EXERCISE DETAILS = Return only that part of the material below which starts with the line containing "CA-117, owner: Jack Davies -> Danielle Henry" and goes on through the line containing "CA-226, owner: Tim", restated exactly.

ENTRIES SHOWN =
▽
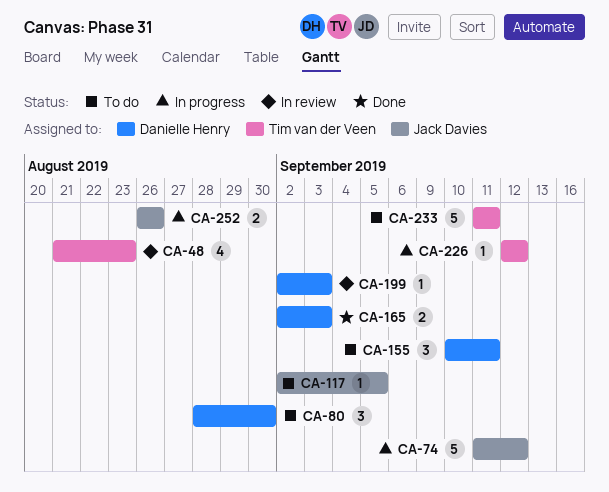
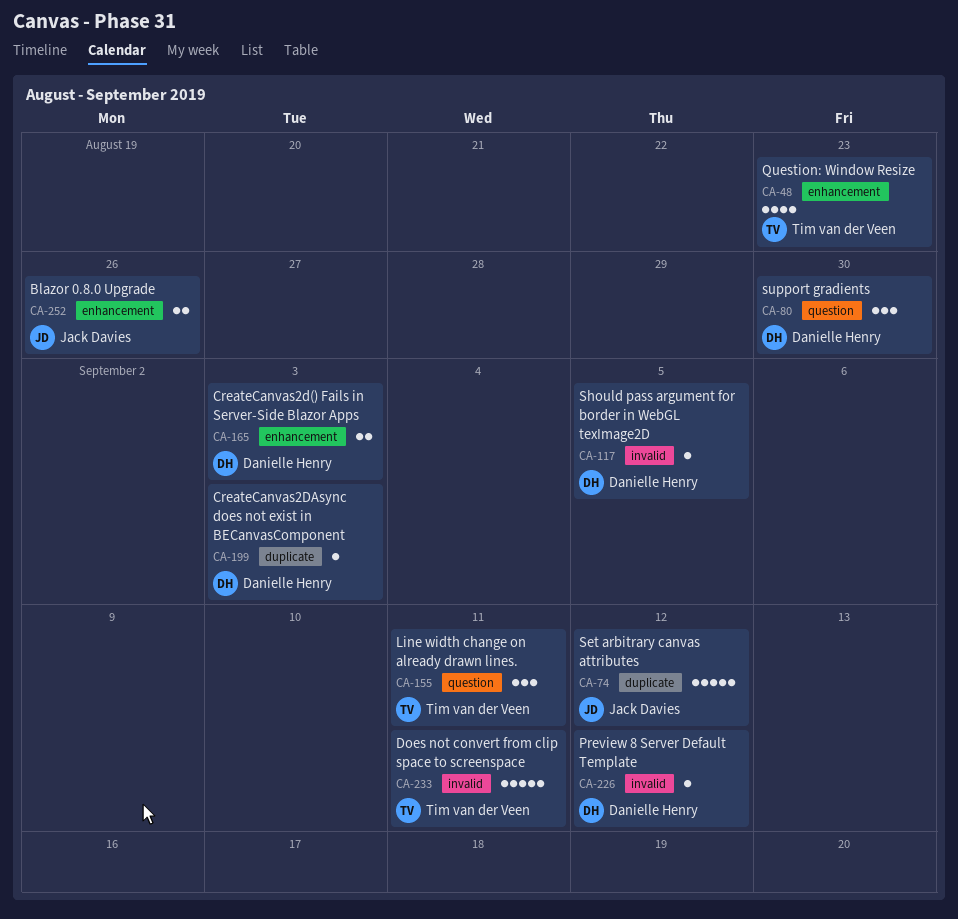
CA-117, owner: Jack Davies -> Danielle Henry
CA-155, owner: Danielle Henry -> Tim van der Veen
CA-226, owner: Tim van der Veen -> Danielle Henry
△
▽
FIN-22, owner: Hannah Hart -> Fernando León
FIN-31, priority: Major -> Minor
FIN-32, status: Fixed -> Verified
△
EXERCISE OUTPUT =
CA-117, owner: Jack Davies -> Danielle Henry
CA-155, owner: Danielle Henry -> Tim van der Veen
CA-226, owner: Tim van der Veen -> Danielle Henry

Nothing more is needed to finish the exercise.